Coldplay just landed at No. 1 on Pollstar’s “Most Popular Touring Artists of the Millennium” ranking, an industry benchmark based on global ticket sales from 2001 to 2025.
The band logged 24.8 million tickets across seven major tours, placing them ahead of long-time touring giants U2 with 20.2 million. Ed Sheeran follows with 19.6 million after a decade of stadium-scale runs that reshaped modern pop touring. Dave Matthews Band appears next with 19.5 million, while Taylor Swift closes the top five with 18.9 million—a standout position given her late 2000s debut compared with the others’ earlier starts.
Pollstar’s updated report shows a market that expanded far beyond early-millennium expectations. Overall ticket sales grew 214% since 2001 as stadiums replaced arenas as the live sector’s main engine.
Only five artists broke the 18-million threshold, and nineteen passed the billion-dollar revenue mark. Swift leads in total gross at more than $3.1 billion, while Coldplay’s Music of the Spheres Tour alone cleared $1.39 billion. U2’s multi-era tours, Sheeran’s record-breaking Divide and Mathematics runs, and the steady rise of genre-diverse stadium shows helped define the period.

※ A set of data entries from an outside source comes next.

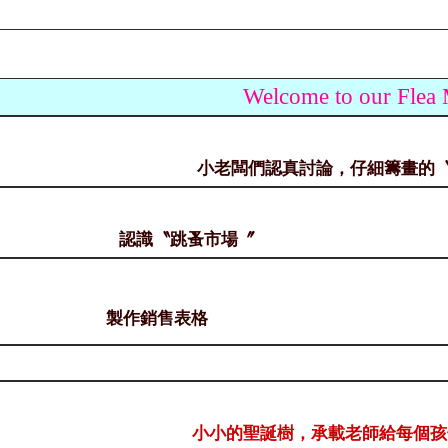
Welcome to our Flea
小老闆們認真討論，仔細籌畫的
認識〝跳蚤市場〞
製作銷售表格
小小的聖誕樹，承載老師給每個孩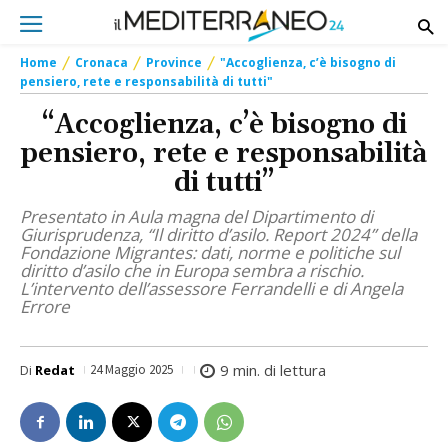
Home
Cronaca
Province
"Accoglienza, c’è bisogno di
pensiero, rete e responsabilità di tutti"
“Accoglienza, c’è bisogno di
pensiero, rete e responsabilità
di tutti”
Presentato in Aula magna del Dipartimento di
Giurisprudenza, “Il diritto d’asilo. Report 2024” della
Fondazione Migrantes: dati, norme e politiche sul
diritto d’asilo che in Europa sembra a rischio.
L’intervento dell’assessore Ferrandelli e di Angela
Errore
9
min. di lettura
Di
Redat
24 Maggio 2025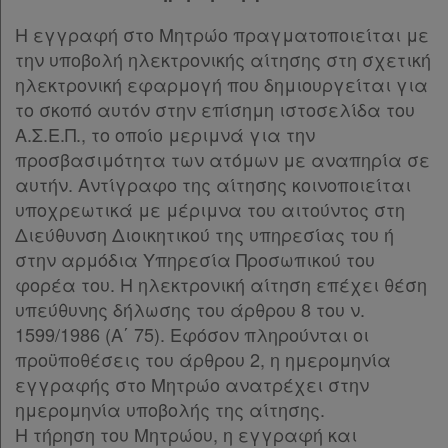
Παρ.2
Παρ.3
Η εγγραφή στο Μητρώο πραγματοποιείται με
Παρ.4
την υποβολή ηλεκτρονικής αίτησης στη σχετική
Παρ.5
ηλεκτρονική εφαρμογή που δημιουργείται για
Παρ.6
το σκοπό αυτόν στην επίσημη ιστοσελίδα του
Άρθρο 26
[-]
Α.Σ.Ε.Π., το οποίο μεριμνά για την
Παρ.1
προσβασιμότητα των ατόμων με αναπηρία σε
Παρ.2
αυτήν. Αντίγραφο της αίτησης κοινοποιείται
Άρθρο 27
[-]
υποχρεωτικά με μέριμνα του αιτούντος στη
Παρ.1
Διεύθυνση Διοικητικού της υπηρεσίας του ή
Παρ.2
στην αρμόδια Υπηρεσία Προσωπικού του
Παρ.3
φορέα του. Η ηλεκτρονική αίτηση επέχει θέση
Παρ.4
υπεύθυνης δήλωσης του άρθρου 8 του ν.
Παρ.5
1599/1986 (Α΄ 75). Εφόσον πληρούνται οι
Άρθρο 28
[-]
προϋποθέσεις του άρθρου 2, η ημερομηνία
Παρ.1
εγγραφής στο Μητρώο ανατρέχει στην
Παρ.2
ημερομηνία υποβολής της αίτησης.
Παρ.3
Η τήρηση του Μητρώου, η εγγραφή και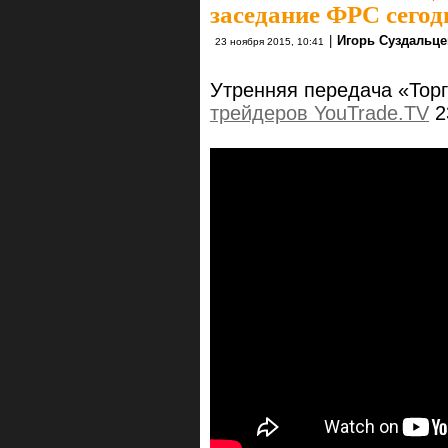
заседание ФРС сегод
|
Игорь Суздальце
23 ноября 2015, 10:41
Утренняя передача «Тор
трейдеров YouTrade.TV
2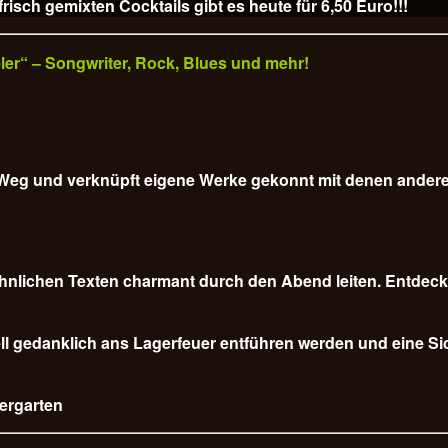
isch gemixten Cocktails gibt es heute für
6,50 Euro!!!
veler“ – Songwriter, Rock, Blues und mehr!
em Weg und verknüpft eigene Werke gekonnt mit denen ander
nlichen Texten charmant durch den Abend leiten. Entdecke
l gedanklich ans Lagerfeuer entführen werden und eine Sich
iergarten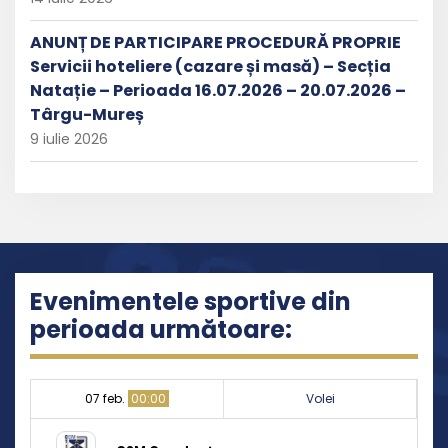
ANUNȚ DE PARTICIPARE PROCEDURĂ PROPRIE
Servicii hoteliere (cazare și masă) – Secția
Natație – Perioada 16.07.2026 – 20.07.2026 –
Târgu-Mureș
9 iulie 2026
Evenimentele sportive din
perioada următoare:
07 feb.
00:00
Volei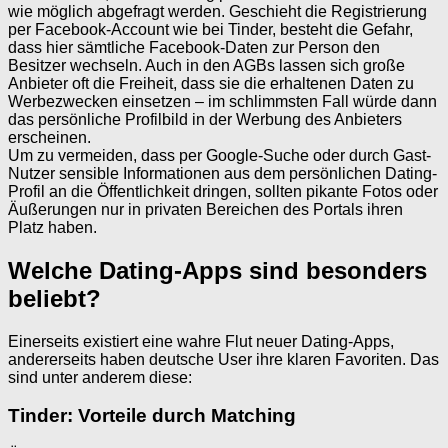
wie möglich abgefragt werden. Geschieht die Registrierung
per Facebook-Account wie bei Tinder, besteht die Gefahr,
dass hier sämtliche Facebook-Daten zur Person den
Besitzer wechseln. Auch in den AGBs lassen sich große
Anbieter oft die Freiheit, dass sie die erhaltenen Daten zu
Werbezwecken einsetzen – im schlimmsten Fall würde dann
das persönliche Profilbild in der Werbung des Anbieters
erscheinen.
Um zu vermeiden, dass per Google-Suche oder durch Gast-
Nutzer sensible Informationen aus dem persönlichen Dating-
Profil an die Öffentlichkeit dringen, sollten pikante Fotos oder
Äußerungen nur in privaten Bereichen des Portals ihren
Platz haben.
Welche Dating-Apps sind besonders
beliebt?
Einerseits existiert eine wahre Flut neuer Dating-Apps,
andererseits haben deutsche User ihre klaren Favoriten. Das
sind unter anderem diese:
Tinder: Vorteile durch Matching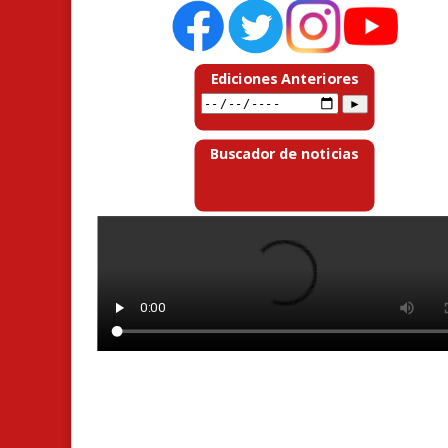
Ediciones Anteriores
Buscador de noticias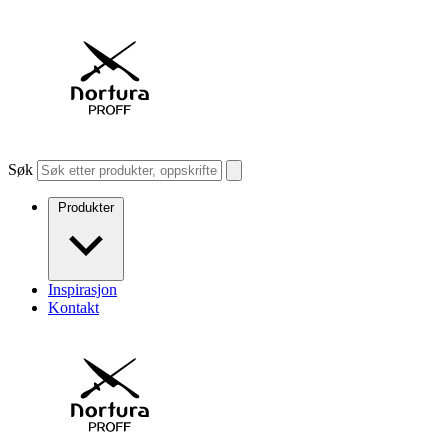
Søk
Produkter
Inspirasjon
Kontakt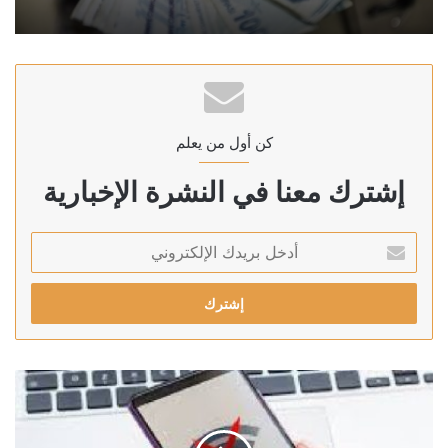
كن أول من يعلم
إشترك معنا في النشرة الإخبارية
أدخل
بريدك
الإلكتروني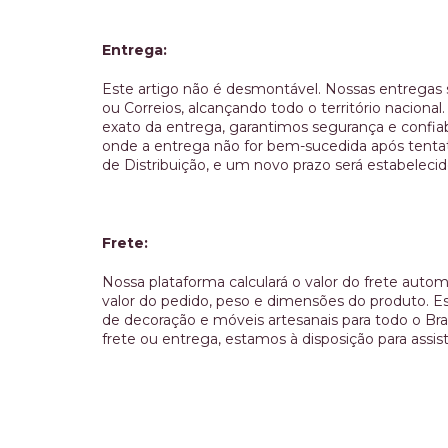
Entrega:
Este artigo não é desmontável. Nossas entregas s
ou Correios, alcançando todo o território nacion
exato da entrega, garantimos segurança e confia
onde a entrega não for bem-sucedida após tentat
de Distribuição, e um novo prazo será estabeleci
Frete:
Nossa plataforma calculará o valor do frete aut
valor do pedido, peso e dimensões do produto. Es
de decoração e móveis artesanais para todo o Bras
frete ou entrega, estamos à disposição para assisti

Several names also stand out for representation patterns within the ranking. Swift remains the only woman in the top 10, with Pink, Beyoncé, and Madonna appearing lower in the top 25.
Genres with strong touring cultures—rock, pop, jam bands, and country—dominated ticket counts, while festivals and arena residencies contributed only marginal shifts in long-term totals. Concert pricing trends also played a major role, with the average ticket jumping from $36 in 2001 to more than $90 in 2025.
The ranking highlights a touring market transformed by rising ticket volumes, higher venue capacities, and record-breaking grosses. Growth across the past two decades allowed only a few acts to reach multi-billion dollar revenue levels, making their long-term totals a benchmark for modern touring success.